肺高血圧症の微小血栓形成における血小板因子Myl9の役割解明と新規治療基盤構築

阐明血小板因子Myl9在肺动脉高压微血栓形成中的作用并构建新的治疗平台

• 批准号: 22K08251
• 负责人: 栗山 祥子
• 金额: $ 2.66万
• 依托单位: Juntendo University
• 依托单位国家: 日本
• 项目类别: Grant-in-Aid for Scientific Research (C)
• 财政年份: 2022
• 资助国家: 日本
• 起止时间: 2022-04-01 至 2025-03-31
• 项目状态: 未结题
• 来源: https://kaken.nii.ac.jp/grant/KAKENHI-PROJECT-22K08251/
• 关键词: 肺高血圧; ミオシン軽鎖; 凝固線容系異常; 微小血栓形成; 肺高血圧症; 血小板因子ミオシン軽鎖9（Myl9）; 微小血栓

肺高血圧症（PH）は、集学的治療が可能になった現在においても、治療抵抗例には肺移植が必要になる難治性の疾患である。重症例ではたった数歩の歩行すら困難となるその病態は多様な病態が複雑に交絡する。膠原病、感染症などの慢性炎症のみならず、急性呼吸窮迫症候群(ARDS)などの急性炎症にも続発し、炎症機構の関与が濃厚と考えられている。急性期、慢性期共に、肺の血管内皮細胞障害を特徴とし、微小血栓形成及び凝固線容系異常が病態の増悪に寄与すると考えられているものの、炎症機構の相互関係の詳細は不明であり、各々独立した病態として考えることが通常であった。そこで本研究では、PHの凝固線容系と炎症の病態における、活性化T細胞に発現するCD69のリガンドであるミオシン軽鎖（Myl9/12）の関与に着目した。Myl9/12は炎症反応に伴って血小板から放出される因子であり、申請者はPHの血管内でMyl9/12が網目構造を形成し、活性化血小板が捕捉されていることを見出している。急性期PHモデルとしてアラキドン酸投与による急性肺血栓塞栓モデルを用い、抗Myl9/12抗体の予防的投与を行ったのちに実験的肺塞栓の誘発を行ったところ、抗Myl9/12抗体投与群はコントロール抗体投与群と比較し、肺動脈圧の急激な上昇が抑制される傾向を認めた。さらに、ヒトPAHと同様の血管病変を有するPAHモデルマウスを用いて、血小板を減少する抗体を予防的に投与したところ、PAHモデルマウスの血管内のMyl9/12網目構造形成が抑制され、血管内の血栓が減少し、肺高血圧症の血行動態が改善したことを確認した。

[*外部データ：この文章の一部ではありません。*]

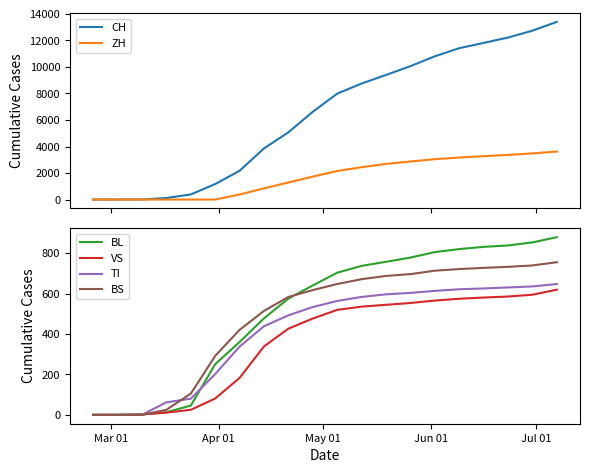

How many categories are shown in the chart?

20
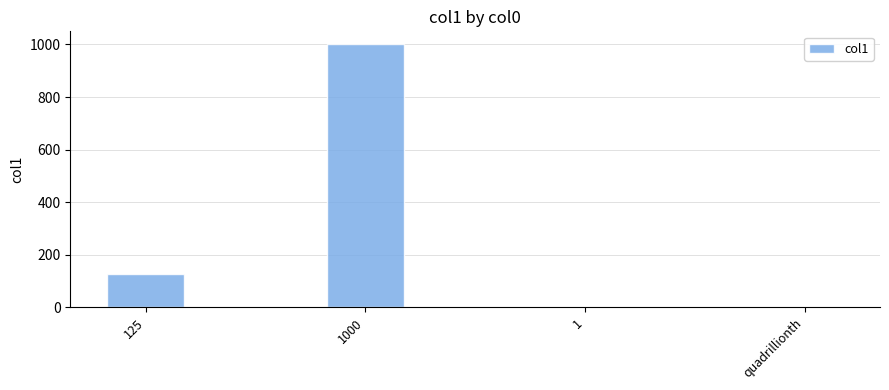

What is the sum of all values?

1126.0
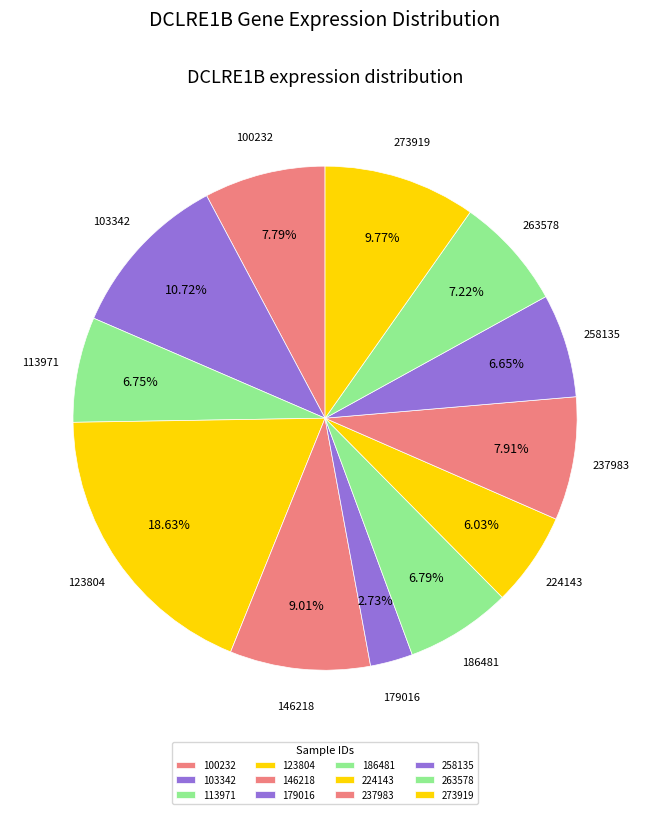

Does 258135 represent more than half of the total?

No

肺动脉高压（PH）是一种难治性疾病，尽管现在可以进行多学科治疗，但在难治性病例中仍需要进行肺移植。严重时连走几步都困难，且病情因多种病理情况而复杂化。它不仅发生在胶原病和感染等慢性炎症中，而且也发生在急性呼吸窘迫综合征(ARDS)等急性炎症中，并且人们认为炎症机制与之密切相关。急性和慢性阶段的特点是肺部血管内皮细胞损伤，尽管微血栓形成和凝血系统异常被认为导致病情恶化，但炎症机制相互关系的细节尚不清楚。通常将每一种都视为独立的病理状况。因此，在本研究中，我们重点关注肌球蛋白轻链 (Myl9/12)（活化 T 细胞上表达的 CD69 的配体）在 PH 的凝血剂量系统和炎症病理学中的参与。 Myl9/12是炎症反应期间血小板释放的因子，申请人发现Myl9/12在PH患者的血管内形成网状结构，捕获活化的血小板。使用施用花生四烯酸的急性肺血栓栓塞模型作为急性期PH模型，在预防性施用抗Myl9/12抗体后诱发实验性肺栓塞，与对照抗体施用组相比，存在肺栓塞快速增加的趋势。动脉压被抑制。此外，当我们使用具有与人PAH类似的血管病变的PAH模型小鼠并预防性地施用减少血小板的抗体时，PAH模型小鼠的血管中Myl9/12网络结构的形成受到抑制，并且证实了血栓数量减少，肺动脉高压患者的血流动力学改善。